Use the iterator API when the caller should pull events and decide when to stop
parsing. [`load`](https://docs.rs/granit-parser/latest/granit_parser/struct.Parser.html#method.load)
is `infallible`.
## Key differences from saphyr-parser
All changes are intentionally scoped around correctness, compliance, and interoperability.
### YAML compliance fixes
* **Invalid extra closing brackets are rejected**
```yaml
[ a, b, c ] ]
```
* **Comments no longer truncate multiline scalars**
```yaml
word1 # comment
word2
```
This is now correctly treated as invalid YAML instead of silently discarding content.
* **Reserved directives are ignored**
Previously reported as errors; now handled according to the YAML specification.
### Compatibility adjustment
* **Relaxed indentation for closing brackets**
```yaml
key: [ 1, 2, 3,
4, 5, 6
]
```
While not strictly YAML-compliant, this form is accepted for compatibility with other parsers and real-world inputs.
### JSON-style Unicode surrogate pairs
This parser supports explicit handling for JSON-style Unicode surrogate pairs in quoted scalar escape sequences.
* `\uXXXX` escapes that encode a high surrogate are now required to be followed immediately by a valid low surrogate escape, and both escapes are combined into the corresponding Unicode scalar value.
* Unpaired high surrogates, unpaired low surrogates, and reversed surrogate pairs are now rejected during scanning instead of being treated as generic invalid Unicode escape codes.
### Parsing correctness improvements
* **Plain scalar continuation fixed**
Supports cases like:
```yaml
hello:
world: this is a string
--- still a string
```
* **More helpful error reporting**
Mismatched brackets and quotes now report the position of the opening token instead of the end of file.

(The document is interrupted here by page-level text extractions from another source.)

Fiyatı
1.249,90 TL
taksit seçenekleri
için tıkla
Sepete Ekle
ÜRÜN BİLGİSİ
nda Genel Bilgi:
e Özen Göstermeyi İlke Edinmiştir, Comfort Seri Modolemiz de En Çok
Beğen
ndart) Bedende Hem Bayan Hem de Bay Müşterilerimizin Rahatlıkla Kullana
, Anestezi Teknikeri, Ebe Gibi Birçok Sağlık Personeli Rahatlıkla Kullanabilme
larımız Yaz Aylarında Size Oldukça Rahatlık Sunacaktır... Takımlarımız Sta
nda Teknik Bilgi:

### Performance improvements
* **Zero-copy parsing for `&str` input**
Uses `Cow<'input, str>` to avoid unnecessary allocations when parsing from in-memory strings.
### Internal extensions
* **Parser stack support**
Enables features such as `!include` by exposing additional internal capabilities.
### Security
This crate includes fixes to improve resilience against:
* denial-of-service inputs
* parser hangs
* panic conditions
Like the upstream parser, it does **not** interpret application-level types, so parsing YAML does not trigger external side effects.
### Improved ergonomics
The following ergonomic helpers are available:
- `Event::tag`
- `Event::scalar`
- `Event::anchor_id`
- `Event::alias_id`
- `Event::is_node`
- `Tag::parts`
- `Tag::original_parts`
- `Tag::original`
- `Tag::is_custom`
- `Tag::is_yaml_core_schema_tag`
- `Span::slice`
- `Span::tag_start`
- `ParserStack::push_include`
See CHANGELOG.md for details.
## Tools
The repository includes a few developer tools for inspecting parser output and measuring performance.
Root package binaries:
* `dump_events` prints the parser event stream for a YAML file.
```sh
cargo run --bin dump_events -- input.yaml
```
* `time_parser` measures one full parse and discards the events.
```sh
cargo run --release --bin time_parser -- input.yaml
```
* `run_parser` runs repeated parses and reports aggregate timings.
```sh
cargo run --release --bin run_parser -- input.yaml 10
```
Standalone helper crates:
* `walk` opens a small REPL for navigating parsed YAML spans.
```sh
cargo run --manifest-path tools/walk/Cargo.toml -- input.yaml
```
* `bench_compare` compares benchmark output from multiple parsers.
```sh
cargo bench_compare -- run_bench
```
* `gen_large_yaml` generates large YAML inputs for benchmark work.
```sh
cargo gen_large_yaml -- --help
```
See `tools/README.md` and `tools/bench_compare/README.md` for the longer tool notes.
## License
Licensed under either:
* Apache License, Version 2.0
* MIT license
At your option.
This project inherits licensing terms from its upstream origins. See the `LICENSE` file and `.licenses/` directory for details.